Built around the theme “One Planet, One Health,” the symposium will explore how the concept of One Health makes a difference in our lives, the life around us and the planet. It will celebrate the collaborations needed to tackle the global health challenges of our time: Addressing the determinants of health and disease. Learning from communities and colleagues. Preventing the next pandemic. Addressing climate change. Finding solutions that lead to equitable, sustainable health for all.
GHI Director Jorge Osorio, an international expert in epidemiology, virology and vaccines and professor of Pathobiological Sciences in the School of Veterinary Medicine, will present the keynote address. In a panel discussion, UW experts will examine how the health of humans, animals, plants, the environment and the planet are interconnected. Poster presentations will showcase global health work across disciplines.

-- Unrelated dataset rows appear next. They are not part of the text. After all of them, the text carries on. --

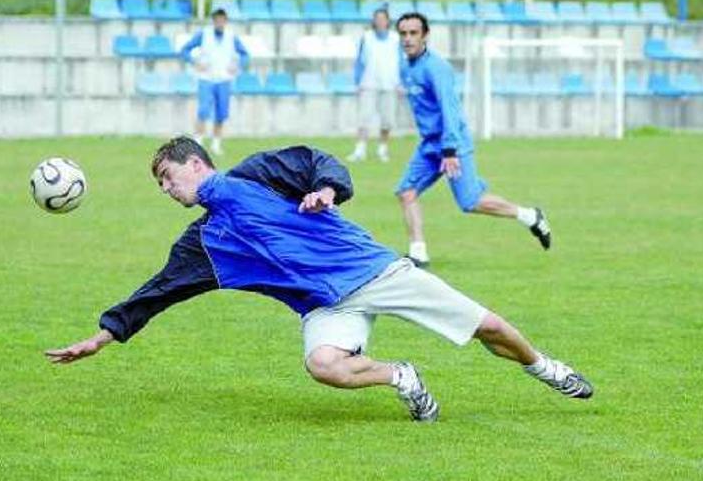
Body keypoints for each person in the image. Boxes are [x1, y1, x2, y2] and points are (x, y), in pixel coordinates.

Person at [45, 137, 593, 423]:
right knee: (323, 365)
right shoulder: (202, 244)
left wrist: (328, 190)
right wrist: (103, 334)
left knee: (488, 328)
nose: (166, 189)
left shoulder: (256, 174)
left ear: (195, 165)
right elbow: (158, 292)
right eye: (160, 184)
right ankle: (402, 377)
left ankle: (546, 368)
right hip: (325, 307)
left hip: (373, 270)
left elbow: (318, 162)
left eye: (167, 177)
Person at [394, 13, 551, 268]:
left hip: (451, 145)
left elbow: (450, 109)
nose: (408, 38)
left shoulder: (437, 68)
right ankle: (418, 252)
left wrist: (450, 149)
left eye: (413, 33)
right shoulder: (405, 66)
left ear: (425, 36)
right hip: (429, 146)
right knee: (406, 192)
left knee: (470, 202)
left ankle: (530, 216)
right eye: (403, 33)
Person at [179, 8, 250, 156]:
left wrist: (237, 65)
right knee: (203, 110)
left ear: (225, 21)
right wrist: (194, 61)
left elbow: (245, 55)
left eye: (222, 19)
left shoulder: (231, 36)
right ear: (213, 21)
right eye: (217, 19)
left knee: (221, 113)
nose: (219, 22)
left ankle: (216, 144)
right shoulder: (204, 34)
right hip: (206, 78)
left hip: (224, 79)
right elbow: (185, 50)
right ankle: (197, 144)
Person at [347, 8, 401, 164]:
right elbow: (359, 61)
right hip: (368, 83)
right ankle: (360, 150)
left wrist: (401, 83)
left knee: (387, 120)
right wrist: (358, 82)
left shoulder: (395, 39)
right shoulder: (367, 37)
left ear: (387, 21)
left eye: (383, 18)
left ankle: (382, 149)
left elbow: (401, 62)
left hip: (390, 84)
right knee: (364, 118)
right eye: (377, 18)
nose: (380, 21)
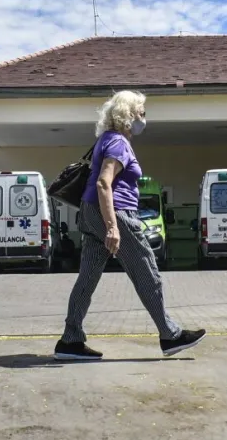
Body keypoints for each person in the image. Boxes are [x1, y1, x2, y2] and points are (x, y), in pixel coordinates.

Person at [54, 91, 206, 361]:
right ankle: (169, 335)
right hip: (114, 213)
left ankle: (70, 340)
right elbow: (104, 183)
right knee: (147, 271)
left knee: (87, 279)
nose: (144, 117)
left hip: (90, 213)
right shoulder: (118, 143)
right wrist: (112, 227)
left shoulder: (105, 139)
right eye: (141, 112)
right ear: (128, 114)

Our keynote speaker: GHI Director Jorge Osorio is a professor in the Department of Pathobiological Sciences in the School of Veterinary Medicine. He has had a lengthy career in medical sciences, including virology, field epidemiological studies, vaccinology, antivirals and vector control programs. He helped found the Colombia-Wisconsin One Health Consortium, a joint effort between the University of Wisconsin and Universidad Nacional in Colombia that studies diseases and One Health issues. The center was recently renamed as the GHI One Health Center|Colombia and will be a model for similar centers that will be established in Western Africa and India.
Osorio also founded VaxThera, a Colombian-based company that will produce vaccines and biologicals for Colombia and the region. He was also a co-founder and chief scientific officer of Inviragen, a biotechnology company that developed a novel chimeric tetravalent dengue vaccine that recently completed successfully Phase 3 clinical trials. He also developed vaccines against chikungunya, influenza, rabies, plague and many other emerging infectious diseases.
Osorio also has served as vice president of Research and vice president of Government Affairs for the Vaccine Business Division of Takeda Pharmaceuticals. His industry career also included positions at Heska Corporation (Ft. Collins, Colorado), Merial LTD (Athens, Georgia), and Chiron-Powderject Vaccines (Madison, Wisconsin). He has more than 30 years of research and industry experience with more than 130 scientific publications in international journals and 32 patents.
The panel discussion: UW-Madison experts from across campus will discuss how their work contributes to One Health. From fields as diverse as human medicine and engineering, veterinary medicine and Indigenous wisdom, education and agriculture, panelists will showcase the wealth of knowledge needed to address the complex determinants of global health.